## Document extract:
════
Do you mean just exclude ML and high value in unit calculation?
No, sorry, I edited my code. I mean what I have posted now.
OK, I'll try this option. Because I have unified function to process all columns need to be formatted with units, it's not easy to make change in current structure. The change probably will not have time to come into this release.
App and package updated to 0.2.5, and hosted app was updated with latest ctmm too.
In my code I need to format all the columns in a table, and all models need to be formatted with same unit, so I have a function to check the whole column then determine the unit. The ML/low/high values are different rows of same column at this time (later they will be reshaped to wider columns, but it's easier to deal with as rows for processing), so it's a little bit difficult to separate ML/high value here.
It can be done, just will need quite some extra structures.
I'm wondering if we can just exclude all zeros in checking unit? Zero value can be in any unit, and they really don't bring any information in determining the unit, instead they will skew the median value (make the function think the zero value is small and need smallest unit).
I think we can simply exclude them then take median. Nothing in ctmm part need to be changed, I only need to add a check in picking unit, and it will work on all columns. If some non-CI columns have similar case of lots of zero then a big number, which can lead to same problem in old code and the ML/high method, and this method will fix that case too.
Also I think we can make the bar a little bit higher for non-zero. .Machine$double.eps
is 2.220446e-16
in my machine, but I think any value smaller than like 1e-9
can be treat like zero already in considering unit. There is not much difference between 3e-9 microsecond
and 3e-12 seconds
, and the latter is easier to compare and reasoning with SI unit.
This is much easier to implement. I implemented it and it looks good.
One minor question, is hm2
a commonly used unit and well known to regular users? For myself I need to search to know what it is, and even after that it's hard for me to have a feel how large is 1hm2
. Though maybe it's common for animal tracking people?
Hectares are reasonably common, though people might not recognize that a hectare is a square hectometer.
I'm running automated tests with all ctmm internal datasets.
@chfleming , with sampled wolf data
There was some warning about duplicated row number, I'm looking at it now.
In speed outlier page it seemed the default estimate function met problem, the app fell back to alternative definition.
model selection page
home range plot, 2 plots have the contour messed up
estimating speed took quite some time
════
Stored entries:
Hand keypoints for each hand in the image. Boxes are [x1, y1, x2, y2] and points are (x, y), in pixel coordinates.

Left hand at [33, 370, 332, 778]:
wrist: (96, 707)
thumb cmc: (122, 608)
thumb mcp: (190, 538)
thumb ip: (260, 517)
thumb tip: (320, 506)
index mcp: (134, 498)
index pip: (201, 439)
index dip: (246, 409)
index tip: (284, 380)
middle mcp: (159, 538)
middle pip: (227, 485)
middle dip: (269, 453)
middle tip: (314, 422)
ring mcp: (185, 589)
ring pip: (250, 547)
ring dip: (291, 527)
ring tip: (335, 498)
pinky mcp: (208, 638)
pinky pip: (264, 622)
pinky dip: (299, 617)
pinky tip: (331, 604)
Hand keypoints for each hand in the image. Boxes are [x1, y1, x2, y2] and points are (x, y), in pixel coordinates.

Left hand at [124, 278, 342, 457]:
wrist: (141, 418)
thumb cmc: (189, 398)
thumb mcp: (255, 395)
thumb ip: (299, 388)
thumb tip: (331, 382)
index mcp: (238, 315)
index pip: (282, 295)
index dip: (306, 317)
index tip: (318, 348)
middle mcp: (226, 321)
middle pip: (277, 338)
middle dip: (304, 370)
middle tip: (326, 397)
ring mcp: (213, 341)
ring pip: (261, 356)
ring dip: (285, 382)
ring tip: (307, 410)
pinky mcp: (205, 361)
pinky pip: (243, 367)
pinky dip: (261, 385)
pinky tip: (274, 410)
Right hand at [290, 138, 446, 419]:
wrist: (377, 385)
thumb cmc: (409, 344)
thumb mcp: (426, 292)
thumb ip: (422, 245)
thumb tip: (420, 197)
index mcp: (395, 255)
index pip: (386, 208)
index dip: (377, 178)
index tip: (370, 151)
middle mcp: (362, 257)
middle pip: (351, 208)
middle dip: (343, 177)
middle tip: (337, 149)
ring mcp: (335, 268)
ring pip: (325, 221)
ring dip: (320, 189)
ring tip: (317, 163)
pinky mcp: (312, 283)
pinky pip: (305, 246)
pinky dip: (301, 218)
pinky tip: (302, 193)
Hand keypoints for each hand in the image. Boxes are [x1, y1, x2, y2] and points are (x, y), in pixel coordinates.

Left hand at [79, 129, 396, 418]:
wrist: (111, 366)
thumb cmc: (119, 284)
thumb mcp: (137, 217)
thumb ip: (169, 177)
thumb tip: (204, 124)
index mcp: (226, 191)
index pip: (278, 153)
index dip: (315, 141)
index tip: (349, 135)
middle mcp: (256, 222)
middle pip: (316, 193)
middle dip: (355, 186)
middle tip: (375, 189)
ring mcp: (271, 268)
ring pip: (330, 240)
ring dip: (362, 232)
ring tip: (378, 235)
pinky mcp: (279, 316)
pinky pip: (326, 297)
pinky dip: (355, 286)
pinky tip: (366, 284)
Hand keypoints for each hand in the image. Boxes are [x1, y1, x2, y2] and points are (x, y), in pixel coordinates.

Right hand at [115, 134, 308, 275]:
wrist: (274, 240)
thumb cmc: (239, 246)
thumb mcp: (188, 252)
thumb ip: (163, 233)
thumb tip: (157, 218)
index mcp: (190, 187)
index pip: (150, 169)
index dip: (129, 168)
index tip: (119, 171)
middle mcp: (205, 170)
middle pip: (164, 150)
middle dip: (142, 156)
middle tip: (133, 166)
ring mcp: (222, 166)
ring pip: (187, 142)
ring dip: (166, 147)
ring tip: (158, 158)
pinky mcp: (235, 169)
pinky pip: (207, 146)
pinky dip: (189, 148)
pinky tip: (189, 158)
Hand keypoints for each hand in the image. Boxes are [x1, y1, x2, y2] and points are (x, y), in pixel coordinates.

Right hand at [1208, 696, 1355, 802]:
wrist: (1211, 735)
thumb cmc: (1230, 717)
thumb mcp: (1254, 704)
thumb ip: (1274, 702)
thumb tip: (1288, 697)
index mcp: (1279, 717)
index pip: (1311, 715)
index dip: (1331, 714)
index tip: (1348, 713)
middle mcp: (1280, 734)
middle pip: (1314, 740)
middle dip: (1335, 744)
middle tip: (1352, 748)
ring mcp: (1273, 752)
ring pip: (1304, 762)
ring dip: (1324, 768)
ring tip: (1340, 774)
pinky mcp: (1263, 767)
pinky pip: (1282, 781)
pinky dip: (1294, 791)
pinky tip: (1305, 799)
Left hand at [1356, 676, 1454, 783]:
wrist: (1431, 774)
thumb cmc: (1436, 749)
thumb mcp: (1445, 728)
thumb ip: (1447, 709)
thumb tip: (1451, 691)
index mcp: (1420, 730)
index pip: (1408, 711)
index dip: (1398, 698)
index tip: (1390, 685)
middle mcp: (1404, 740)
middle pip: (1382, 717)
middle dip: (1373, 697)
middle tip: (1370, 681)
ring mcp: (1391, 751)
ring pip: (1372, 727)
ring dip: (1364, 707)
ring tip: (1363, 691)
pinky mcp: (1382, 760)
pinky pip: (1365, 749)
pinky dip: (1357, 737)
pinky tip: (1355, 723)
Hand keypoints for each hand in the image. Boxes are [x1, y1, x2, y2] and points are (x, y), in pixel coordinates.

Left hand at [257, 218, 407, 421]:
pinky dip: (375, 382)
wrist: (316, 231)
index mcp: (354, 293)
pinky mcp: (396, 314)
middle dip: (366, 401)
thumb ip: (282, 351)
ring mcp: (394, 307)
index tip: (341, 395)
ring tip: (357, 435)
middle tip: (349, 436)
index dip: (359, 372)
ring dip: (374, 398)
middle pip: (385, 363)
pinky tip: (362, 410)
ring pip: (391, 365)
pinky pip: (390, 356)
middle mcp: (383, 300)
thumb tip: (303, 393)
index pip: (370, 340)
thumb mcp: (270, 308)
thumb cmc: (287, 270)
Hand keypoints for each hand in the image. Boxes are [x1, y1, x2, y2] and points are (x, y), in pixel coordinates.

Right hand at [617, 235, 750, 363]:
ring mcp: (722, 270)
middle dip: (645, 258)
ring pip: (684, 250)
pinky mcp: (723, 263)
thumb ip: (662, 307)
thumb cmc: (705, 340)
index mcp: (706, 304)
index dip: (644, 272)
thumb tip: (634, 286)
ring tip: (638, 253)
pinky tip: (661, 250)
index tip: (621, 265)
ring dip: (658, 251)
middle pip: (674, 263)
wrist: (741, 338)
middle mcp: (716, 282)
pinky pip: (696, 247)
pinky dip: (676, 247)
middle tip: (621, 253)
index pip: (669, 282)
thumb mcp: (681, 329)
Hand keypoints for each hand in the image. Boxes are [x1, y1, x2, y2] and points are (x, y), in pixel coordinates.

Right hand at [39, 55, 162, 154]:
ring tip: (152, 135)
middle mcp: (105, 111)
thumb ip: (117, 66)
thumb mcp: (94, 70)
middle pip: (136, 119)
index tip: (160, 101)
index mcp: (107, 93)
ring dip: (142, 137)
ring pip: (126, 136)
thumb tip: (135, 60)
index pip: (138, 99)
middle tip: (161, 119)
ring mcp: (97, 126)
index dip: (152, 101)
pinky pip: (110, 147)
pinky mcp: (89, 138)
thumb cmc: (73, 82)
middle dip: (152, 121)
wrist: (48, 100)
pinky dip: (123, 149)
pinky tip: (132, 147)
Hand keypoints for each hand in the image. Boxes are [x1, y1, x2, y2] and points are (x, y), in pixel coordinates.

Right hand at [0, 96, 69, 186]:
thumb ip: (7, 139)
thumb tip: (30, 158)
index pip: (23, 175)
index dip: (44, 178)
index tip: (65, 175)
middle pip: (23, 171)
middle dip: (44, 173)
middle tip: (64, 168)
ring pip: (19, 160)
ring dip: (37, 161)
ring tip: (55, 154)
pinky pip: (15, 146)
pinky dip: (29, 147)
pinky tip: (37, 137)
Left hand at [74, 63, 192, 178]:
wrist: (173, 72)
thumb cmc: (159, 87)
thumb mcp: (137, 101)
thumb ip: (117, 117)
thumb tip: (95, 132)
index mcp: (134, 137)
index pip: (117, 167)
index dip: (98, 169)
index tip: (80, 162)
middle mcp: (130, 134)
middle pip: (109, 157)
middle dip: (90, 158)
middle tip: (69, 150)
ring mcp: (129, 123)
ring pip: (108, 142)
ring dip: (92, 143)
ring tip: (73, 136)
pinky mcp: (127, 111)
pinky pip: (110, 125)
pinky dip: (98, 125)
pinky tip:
════
## Aim of the exercise:
In the forum thread, what version were the app and package updated to? The stored entries aren't needed for this.

## Exercise solution:
0.2.5